CSCI 111 LAB 6
previously CSCI 15a
Lab Times: See course home page
TA: See course home page
Worth:25 points
Building on provided code:
Loops and Arrays
Tracking Sales
Files Main.java and Sales.java contain a Java application that prompts for and reads in the sales for each of 5 salespeople in a company. It then prints out the id and amount of sales for each salesperson and the total sales. Study the code, then compile and run the program to see how it works. Now modify the program as follows:
- (1 pts) Compute and print the average sale. (You can compute this directly from the total; no new loop is necessary.)
- (2 pts) Find and print the maximum sale. Print both the id of the salesperson with the max sale and the amount of the sale, e.g., "Salesperson 3 had the highest sale with $4500." Note that you don't necessarily need another loop for this; you can get it in the same loop where the values are read and the sum is computed.
- (2 pts) Do the same for the minimum sale.

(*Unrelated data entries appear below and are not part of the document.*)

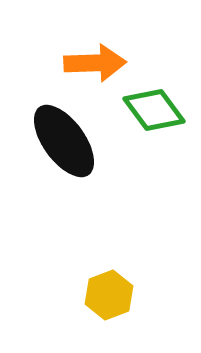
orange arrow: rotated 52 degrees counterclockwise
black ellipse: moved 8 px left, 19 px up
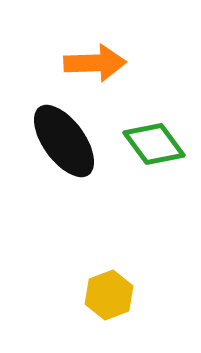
green diamond: moved 34 px down
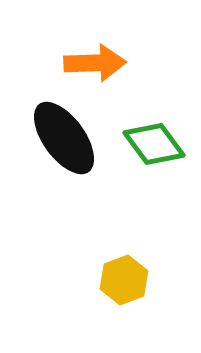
black ellipse: moved 3 px up
yellow hexagon: moved 15 px right, 15 px up
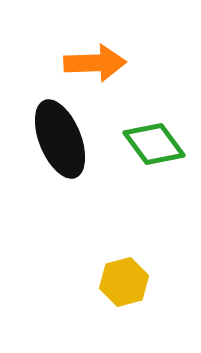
black ellipse: moved 4 px left, 1 px down; rotated 14 degrees clockwise
yellow hexagon: moved 2 px down; rotated 6 degrees clockwise
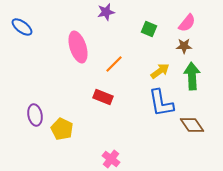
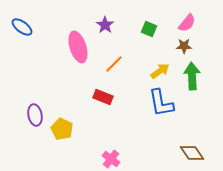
purple star: moved 1 px left, 13 px down; rotated 24 degrees counterclockwise
brown diamond: moved 28 px down
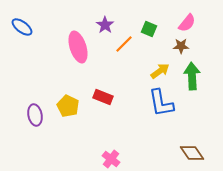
brown star: moved 3 px left
orange line: moved 10 px right, 20 px up
yellow pentagon: moved 6 px right, 23 px up
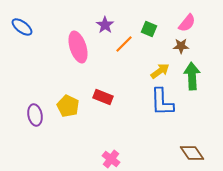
blue L-shape: moved 1 px right, 1 px up; rotated 8 degrees clockwise
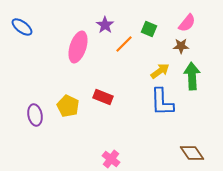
pink ellipse: rotated 36 degrees clockwise
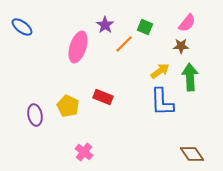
green square: moved 4 px left, 2 px up
green arrow: moved 2 px left, 1 px down
brown diamond: moved 1 px down
pink cross: moved 27 px left, 7 px up
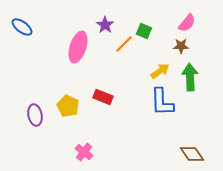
green square: moved 1 px left, 4 px down
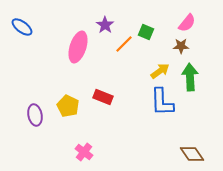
green square: moved 2 px right, 1 px down
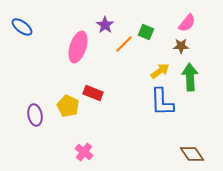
red rectangle: moved 10 px left, 4 px up
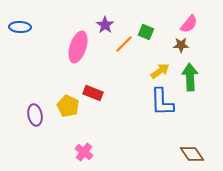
pink semicircle: moved 2 px right, 1 px down
blue ellipse: moved 2 px left; rotated 35 degrees counterclockwise
brown star: moved 1 px up
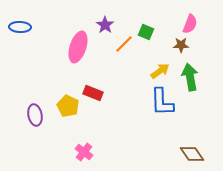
pink semicircle: moved 1 px right; rotated 18 degrees counterclockwise
green arrow: rotated 8 degrees counterclockwise
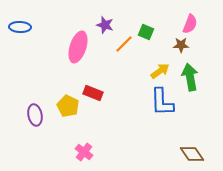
purple star: rotated 18 degrees counterclockwise
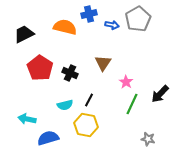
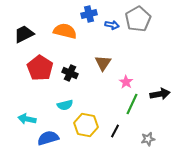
orange semicircle: moved 4 px down
black arrow: rotated 144 degrees counterclockwise
black line: moved 26 px right, 31 px down
gray star: rotated 24 degrees counterclockwise
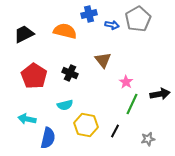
brown triangle: moved 3 px up; rotated 12 degrees counterclockwise
red pentagon: moved 6 px left, 8 px down
blue semicircle: rotated 120 degrees clockwise
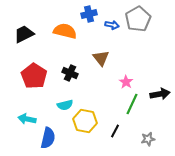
brown triangle: moved 2 px left, 2 px up
yellow hexagon: moved 1 px left, 4 px up
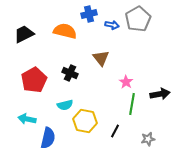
red pentagon: moved 4 px down; rotated 10 degrees clockwise
green line: rotated 15 degrees counterclockwise
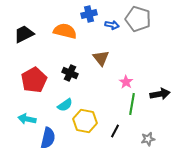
gray pentagon: rotated 25 degrees counterclockwise
cyan semicircle: rotated 21 degrees counterclockwise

- (6 pts) After the list, sum, average, max and min have been printed, ask the user to enter a value. Then print the id of each salesperson who exceeded that amount, and the amount of their sales. Also print the total number of salespeople whose sales exceeded the value entered.
- (2 pts) The salespeople are objecting to having an id of 0-no one wants that designation. Modify your program so that the ids run from 1-5 instead of 0-4. Do not modify the array-just make the information for salesperson 1 reside in array location 0, and so on.

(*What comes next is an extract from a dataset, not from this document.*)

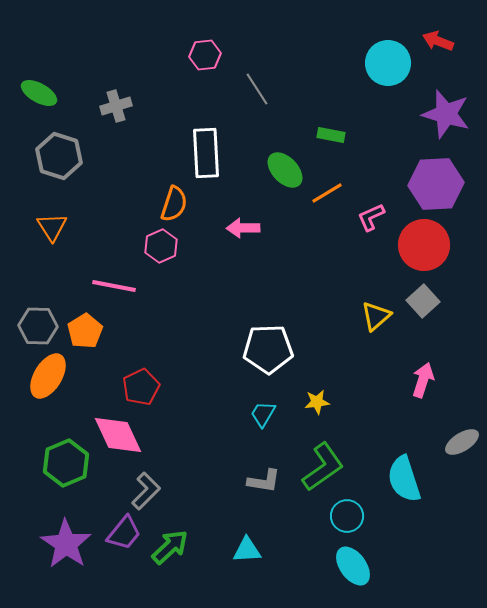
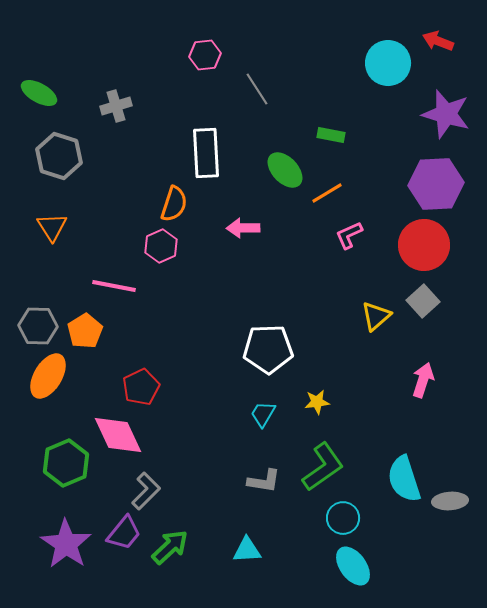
pink L-shape at (371, 217): moved 22 px left, 18 px down
gray ellipse at (462, 442): moved 12 px left, 59 px down; rotated 28 degrees clockwise
cyan circle at (347, 516): moved 4 px left, 2 px down
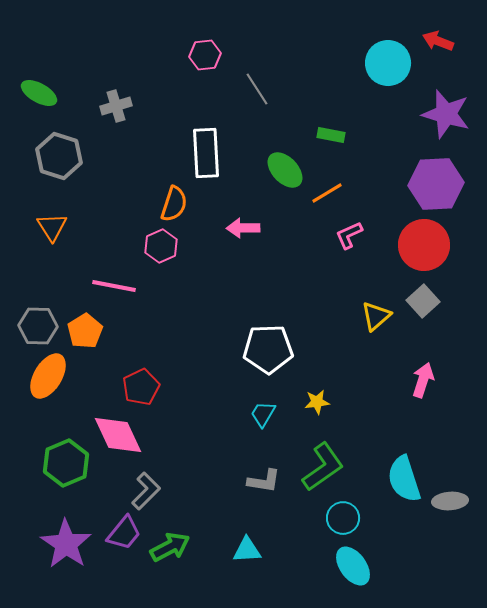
green arrow at (170, 547): rotated 15 degrees clockwise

- (8 pts) Instead of always reading in 5 sales amounts, allow the user to provide the number of sales people and then create an array that is just the right size.
The program can then proceed as before. You should do this two ways:
- at the beginning ask the user (via a prompt) for the number of sales people and then create the new array
-
you should also allow the user
to input this as a program argument (which indicates a new Constructor and hence changes to both Main and Sales). You may want to see some notes. ( example)
- (4 pts) Create javadocs and an object model for the lab
You should organize your code so that it is easily readable and provides appropriate methods for appropriate tasks. Generally, variables
should have local (method) scope if not needed by multiple methods. If many methods need a variable, it should be an Instance Variable so
you do not have to pass it around to methods.
You must create the working application and a web page to provide the applications information (i.e., a page with links to the
source code, the javadoc and an object model) to get full credit. You can use the example.html's from the last two labs to help you remember how to do this.
Submission:
- On Campus Go to your Vista page for this course, and to the Assignments link.
Go to the
Lab Assignments: drop box link and then to lab 6 and follow directions for submission.
Obviously you need to provide us the link to your web page, or we will not know
where to find your page for grading. (Some of you have been forgetting to provide the link and hence have no grade for some of your labs.)
- Distance/Web students
Submit your lab by going to http://www.ecst.csuchico.edu/~amk/foo/csci111/turnin/
Web Page Submission Required Contents:
In the URL you submit, you should have a web page that
- provides links to source code,
- a link to
the javadoc created page, and
- link to the Object Model.
Poorly designed (eg. everything in one big multi-purpose method) and poorly documented source code will also lose points.
EXTRA CREDIT: Create a GUI for the program (input and output). You can do this either as an applet or an application.
You must have a working lab following above specs to get extra points. So, do the specified lab before trying the extra.